Because a claim for emotional distress has been held to be distinct from a claim for wrongful death, Cimino v. Milford Keg, Inc., 385 Mass. 323, 334 (1982); Miles v. Edward O. Tabor, M.D., Inc., 387 Mass. 783, 789 n.8 (1982), we analyze the plaintiffs’ emotional distress counts outside of G. L. c. 229, § 2, the wrongful death statute, which, in any event, does not address damages for emotional distress.

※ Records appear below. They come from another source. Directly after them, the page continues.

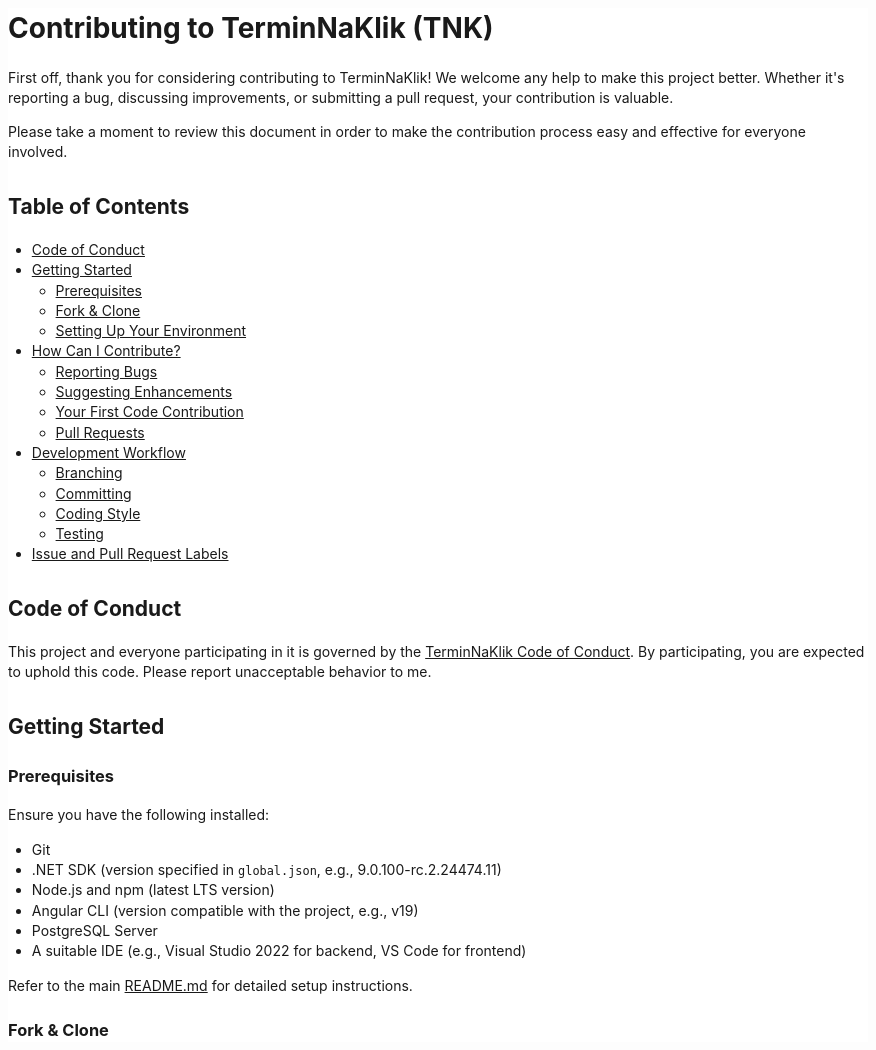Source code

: # Contributing to TerminNaKlik (TNK)

First off, thank you for considering contributing to TerminNaKlik! We welcome any help to make this project better. Whether it's reporting a bug, discussing improvements, or submitting a pull request, your contribution is valuable.

Please take a moment to review this document in order to make the contribution process easy and effective for everyone involved.

## Table of Contents

* [Code of Conduct](#code-of-conduct)
* [Getting Started](#getting-started)
    * [Prerequisites](#prerequisites)
    * [Fork & Clone](#fork--clone)
    * [Setting Up Your Environment](#setting-up-your-environment)
* [How Can I Contribute?](#how-can-i-contribute)
    * [Reporting Bugs](#reporting-bugs)
    * [Suggesting Enhancements](#suggesting-enhancements)
    * [Your First Code Contribution](#your-first-code-contribution)
    * [Pull Requests](#pull-requests)
* [Development Workflow](#development-workflow)
    * [Branching](#branching)
    * [Committing](#committing)
    * [Coding Style](#coding-style)
    * [Testing](#testing)
* [Issue and Pull Request Labels](#issue-and-pull-request-labels)

## Code of Conduct

This project and everyone participating in it is governed by the [TerminNaKlik Code of Conduct](CODE_OF_CONDUCT.md). By participating, you are expected to uphold this code. Please report unacceptable behavior to me.

## Getting Started

### Prerequisites

Ensure you have the following installed:
* Git
* .NET SDK (version specified in `global.json`, e.g., 9.0.100-rc.2.24474.11)
* Node.js and npm (latest LTS version)
* Angular CLI (version compatible with the project, e.g., v19)
* PostgreSQL Server
* A suitable IDE (e.g., Visual Studio 2022 for backend, VS Code for frontend)

Refer to the main [README.md](README.md) for detailed setup instructions.

### Fork & Clone
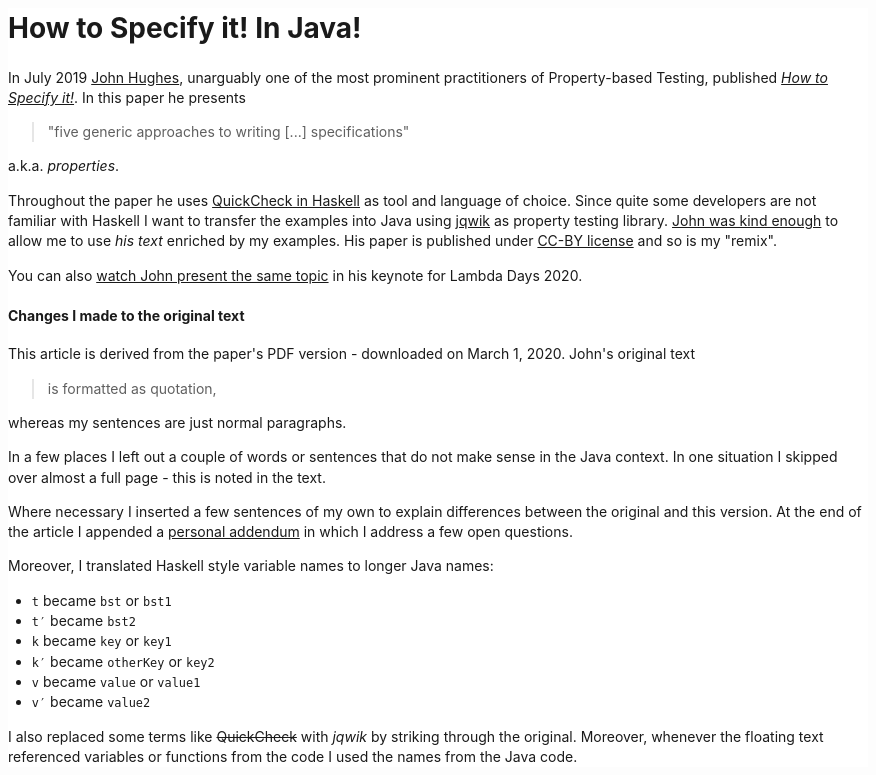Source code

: # How to Specify it! In Java!

In July 2019 [John Hughes](https://twitter.com/rjmh), 
unarguably one of the most prominent practitioners of 
Property-based Testing, published 
[_How to Specify it!_](https://www.dropbox.com/s/tx2b84kae4bw1p4/paper.pdf).
In this paper he presents 

> "five generic approaches to writing \[...\] specifications" 

a.k.a. _properties_.

Throughout the paper he uses [QuickCheck in Haskell](http://hackage.haskell.org/package/QuickCheck)
as tool and language of choice. Since quite some developers are not
familiar with Haskell I want to transfer the examples into Java 
using [jqwik](https://jqwik.net) as property testing library. 
[John was kind enough](https://twitter.com/rjmh/status/1147034204439490560) 
to allow me to use _his text_ enriched by my examples. His paper is published under [CC-BY license](https://creativecommons.org/licenses/by/2.0/) and so is my "remix".

You can also 
[watch John present the same topic](https://www.youtube.com/watch?v=G0NUOst-53U)
in his keynote for Lambda Days 2020.


#### Changes I made to the original text

This article is derived from the paper's PDF version - downloaded on March 1, 2020.
John's original text

> is formatted as quotation, 

whereas my sentences are just normal paragraphs.

In a few places I left out a couple of words or sentences that do not 
make sense in the Java context. In one situation I skipped over almost
a full page - this is noted in the text. 

Where necessary I inserted a few sentences of my own
to explain differences between the original and this version.
At the end of the article I appended a 
[personal addendum](#personal-addendum) in which I address 
a few open questions.

Moreover, I translated Haskell style variable names 
to longer Java names:
- `t` became `bst` or `bst1`
- `t′` became `bst2`
- `k` became `key` or `key1`
- `k′` became `otherKey` or `key2`
- `v` became `value` or `value1`
- `v′` became `value2`
 
I also replaced some terms like ~~QuickCheck~~ with _jqwik_ by 
striking through the original. 
Moreover, whenever the floating text referenced variables or functions
from the code I used the names from the Java code.
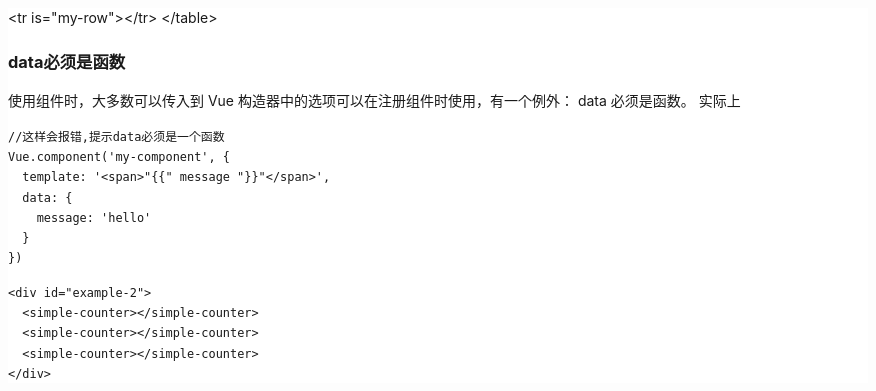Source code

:   <span class="hljs-tag">&lt;<span class="hljs-name">tr</span> <span class="hljs-attr">is</span>=<span class="hljs-string">"my-row"</span>&gt;</span><span class="hljs-tag">&lt;/<span class="hljs-name">tr</span>&gt;</span>
<span class="hljs-tag">&lt;/<span class="hljs-name">table</span>&gt;</span></code></pre>
<h3 id="articleHeader5">data必须是函数</h3>
<p>使用组件时，大多数可以传入到 Vue 构造器中的选项可以在注册组件时使用，有一个例外： data 必须是函数。 实际上</p>
<div class="widget-codetool" style="display:none;">
      <div class="widget-codetool--inner">
      <span class="selectCode code-tool" data-toggle="tooltip" data-placement="top" title="" data-original-title="全选"></span>
      <span type="button" class="copyCode code-tool" data-toggle="tooltip" data-placement="top" data-clipboard-text="//这样会报错,提示data必须是一个函数
Vue.component('my-component', {
  template: '<span>"{{" message "}}"</span>',
  data: {
    message: 'hello'
  }
})" title="" data-original-title="复制"></span>
      <span type="button" class="saveToNote code-tool" data-toggle="tooltip" data-placement="top" title="" data-original-title="放进笔记"></span>
      </div>
      </div><pre class="javascript hljs"><code class="javascript"><span class="hljs-comment">//这样会报错,提示data必须是一个函数</span>
Vue.component(<span class="hljs-string">'my-component'</span>, {
  <span class="hljs-attr">template</span>: <span class="hljs-string">'&lt;span&gt;"{{" message "}}"&lt;/span&gt;'</span>,
  <span class="hljs-attr">data</span>: {
    <span class="hljs-attr">message</span>: <span class="hljs-string">'hello'</span>
  }
})</code></pre>
<div class="widget-codetool" style="display:none;">
      <div class="widget-codetool--inner">
      <span class="selectCode code-tool" data-toggle="tooltip" data-placement="top" title="" data-original-title="全选"></span>
      <span type="button" class="copyCode code-tool" data-toggle="tooltip" data-placement="top" data-clipboard-text="<div id=&quot;example-2&quot;>
  <simple-counter></simple-counter>
  <simple-counter></simple-counter>
  <simple-counter></simple-counter>
</div>" title="" data-original-title="复制"></span>
      <span type="button" class="saveToNote code-tool" data-toggle="tooltip" data-placement="top" title="" data-original-title="放进笔记"></span>
      </div>
      </div><pre class="xml hljs"><code class="html"><span class="hljs-tag">&lt;<span class="hljs-name">div</span> <span class="hljs-attr">id</span>=<span class="hljs-string">"example-2"</span>&gt;</span>
  <span class="hljs-tag">&lt;<span class="hljs-name">simple-counter</span>&gt;</span><span class="hljs-tag">&lt;/<span class="hljs-name">simple-counter</span>&gt;</span>
  <span class="hljs-tag">&lt;<span class="hljs-name">simple-counter</span>&gt;</span><span class="hljs-tag">&lt;/<span class="hljs-name">simple-counter</span>&gt;</span>
  <span class="hljs-tag">&lt;<span class="hljs-name">simple-counter</span>&gt;</span><span class="hljs-tag">&lt;/<span class="hljs-name">simple-counter</span>&gt;</span>
<span class="hljs-tag">&lt;/<span class="hljs-name">div</span>&gt;</span></code></pre>
<div class="widget-codetool" style="display:none;">
      <div class="widget-codetool--inner">
      <span class="selectCode code-tool" data-toggle="tooltip" data-placement="top" title="" data-original-title="全选"></span>
      <span type="button" class="copyCode code-tool" data-toggle="tooltip" data-placement="top" data-clipboard-text="var data = { counter: 0 }
Vue.component('simple-counter', {
  template: '<button v-on:click=&quot;counter += 1&quot;>"{{" counter "}}"</button>',
  // data 是一个函数，因此 Vue 不会警告，
  // 但是我们为每一个组件返回了同一个对象引用,所以改变其中一个会把其他都改变了
  data: function () {
    return data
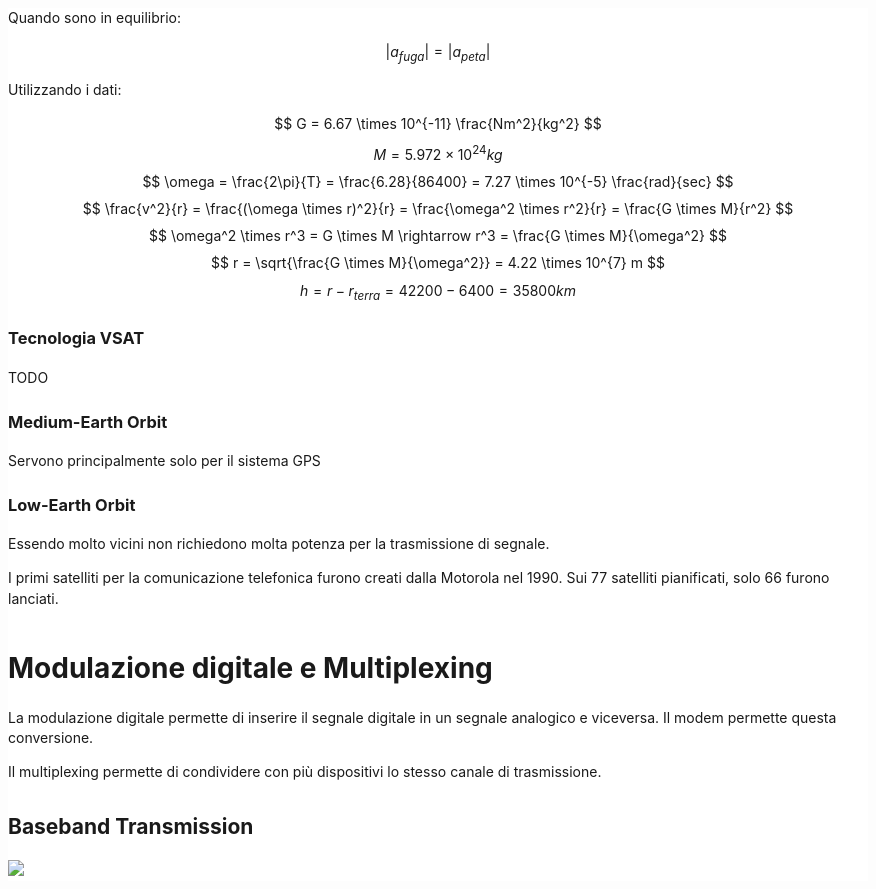 Quando sono in equilibrio:

$$
|a_{fuga}| = |a_{peta}|
$$

Utilizzando i dati:

$$
G = 6.67 \times 10^{-11} \frac{Nm^2}{kg^2}
$$
$$
M = 5.972 \times 10^{24} kg
$$
$$
\omega = \frac{2\pi}{T} = \frac{6.28}{86400} = 7.27 \times 10^{-5} \frac{rad}{sec}
$$
$$
\frac{v^2}{r} = \frac{(\omega \times r)^2}{r} = \frac{\omega^2 \times r^2}{r} = \frac{G \times M}{r^2}
$$
$$
\omega^2 \times r^3 = G \times M \rightarrow r^3 = \frac{G \times M}{\omega^2}
$$
$$
r = \sqrt{\frac{G \times M}{\omega^2}} = 4.22 \times 10^{7} m
$$
$$
h = r - r_{terra} = 42200 - 6400 = 35800 km
$$

### Tecnologia VSAT
TODO

### Medium-Earth Orbit
Servono principalmente solo per il sistema GPS

### Low-Earth Orbit
Essendo molto vicini non richiedono molta potenza per la trasmissione di segnale.

I primi satelliti per la comunicazione telefonica furono creati dalla Motorola nel 1990.
Sui 77 satelliti pianificati, solo 66 furono lanciati.

# Modulazione digitale e Multiplexing
La modulazione digitale permette di inserire il segnale digitale in un segnale analogico e viceversa.
Il modem permette questa conversione.

Il multiplexing permette di condividere con più dispositivi lo stesso canale di trasmissione.

## Baseband Transmission
![](/img/tps/struttura-rete-20211014124530.png)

Also, contrary to the argument of the plaintiffs, and notwithstanding any perceived inadequacies in the wrongful death statute, it appears anomalous, absent legislation, to permit more extensive recovery for the death of an animal than for the death of a person.

The plaintiffs, in calling for such an expansion, rely in part on Sullivan v. Boston Gas Co., 414 Mass. 129, 140 (1993), in which the nature of the injured interest apparently was not made an appellate issue, but in which the emotional distress claims of two persons who witnessed the destruction of their home was permitted to go to trial.

Broadly defined, “consortium” includes “companionship, cooperation, affection [and] aid.” Black’s Law Dictionary 304 (7th ed. 1999).

General Laws c. 229, § 2, provides in pertinent part that “[a] person who (1) by his negligence causes the death of a person, or (2) by willful, wanton or reckless act causes the death of a person. . . shall be liable in damages . . . for the loss of the . . . society, companionship [and] comfort... of the decedent. . . .”

A Federal District Court case relied on by the plaintiffs only holds that persons who “willfully” allowed their livestock to graze on government land after cancellation of their grazing permit were guilty of a trespass warranting issuance of an injunction and an order requiring payment of a fee for unauthorized grazing. United States v. Gardner, 903 F. Supp. 1394, 1402-1403 (D. Nev. 1995), aff’d, 107 F.3d 1314 (9th Cir.), cert. denied, 522 U.S. 907 (1997).